The return for investing in wellbeing was measured through staff productivity improvements. The economic research analysed two key areas for small businesses to invest in:
1. Organisational wellbeing:
○ What: Creating a wellbeing culture in the workplace that supports the physical and mental health of staff.
For example, wellbeing education programmes, fostering environments supportive of mental health, and organising specific activities designed to improve staff wellbeing.
○ ROI: NZIER research reveals investment in organisational wellbeing has an average return on investment of 5:1, and up to 12:1
2. Employee Assistance Programmes (EAP):
○ What: Offering staff reactive assistance programmes with professional counseling to help them with their mental wellbeing.
○ ROI: NZIER research reveals investment in employee assistance programmes has an average return on investment of 3.6:1, and up to 5:1.
Craig Hudson says much of the return on investment for wellbeing comes from businesses avoiding the negative impacts of having employees with poor wellbeing.
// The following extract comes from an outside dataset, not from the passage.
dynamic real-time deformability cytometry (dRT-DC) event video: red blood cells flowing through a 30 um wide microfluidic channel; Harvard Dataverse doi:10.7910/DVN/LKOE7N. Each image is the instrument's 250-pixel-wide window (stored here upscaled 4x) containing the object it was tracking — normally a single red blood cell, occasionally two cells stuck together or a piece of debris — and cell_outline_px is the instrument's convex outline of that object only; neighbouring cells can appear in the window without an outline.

“By fostering a workplace with a focus on wellbeing, we can destigmatise and address employee mental health problems proactively before there becomes a bigger productivity problem,” says Hudson.
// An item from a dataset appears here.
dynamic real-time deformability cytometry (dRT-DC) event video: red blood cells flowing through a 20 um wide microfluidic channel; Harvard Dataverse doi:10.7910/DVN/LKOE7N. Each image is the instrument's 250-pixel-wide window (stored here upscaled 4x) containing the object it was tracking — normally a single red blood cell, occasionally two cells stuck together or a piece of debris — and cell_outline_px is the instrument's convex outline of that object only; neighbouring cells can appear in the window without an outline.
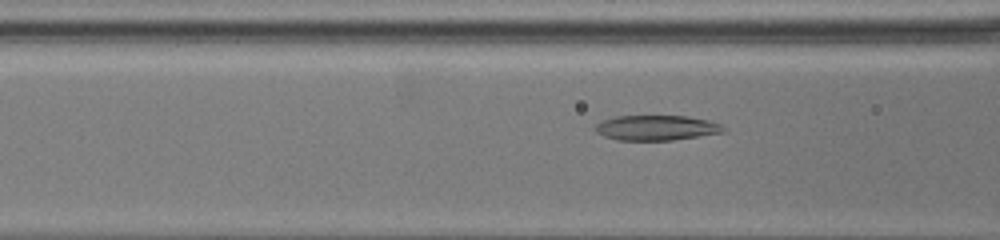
{"species": "common noctule bat (a hibernating species)", "species_latin": "Nyctalus noctula", "temperature_condition": "warm", "stored_images_in_passage": 65, "camera_frame_rate_fps": 3000, "um_per_image_px": 0.085, "animal": {"sex": "female", "body_mass_g": 19.5, "forearm_length_mm": 54.1}, "frame": {"image": 1, "passage_image": 8, "time_ms": 2.0, "image_size_px": [1000, 240], "cell_outline_px": [[724, 132], [672, 140], [616, 140], [604, 136], [596, 132], [592, 128], [596, 124], [604, 120], [616, 116], [688, 116], [708, 120], [720, 124], [724, 128]], "centroid_in_image_um": [55.75, 10.86], "position_along_channel_um": 110.8, "area_um2": 18.67}}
“For example, our small business initiative The Check In has five steps to create a wellbeing-focused workplace with an estimated return of 8.5:1 – or $8.50 for every dollar invested.
“Simple things like getting together as a workplace to celebrate success in a more relaxed social environment or having one-on-one conversations with employees about their lives are small steps you can take to shift the culture of your workplace towards being more open and inclusive.
“As well as being proactive with employee wellbeing, small businesses also benefit from providing reactive employee assistance programmes like professional counselling.
“On average, an employee’s decision making and productivity is negatively impacted by poor mental health for around three months intermittently across a whole year if no one intervenes.
“Imagine what this would mean for the economy as a whole if people engaged with these programmes at the start of an episode, rather than waiting to reach a critical point.
“Up to 900,000 Kiwis are already eligible for counselling and support through the Xero Assistance Programme. So many small businesses don’t need to make any additional investments to begin seeing the benefits.”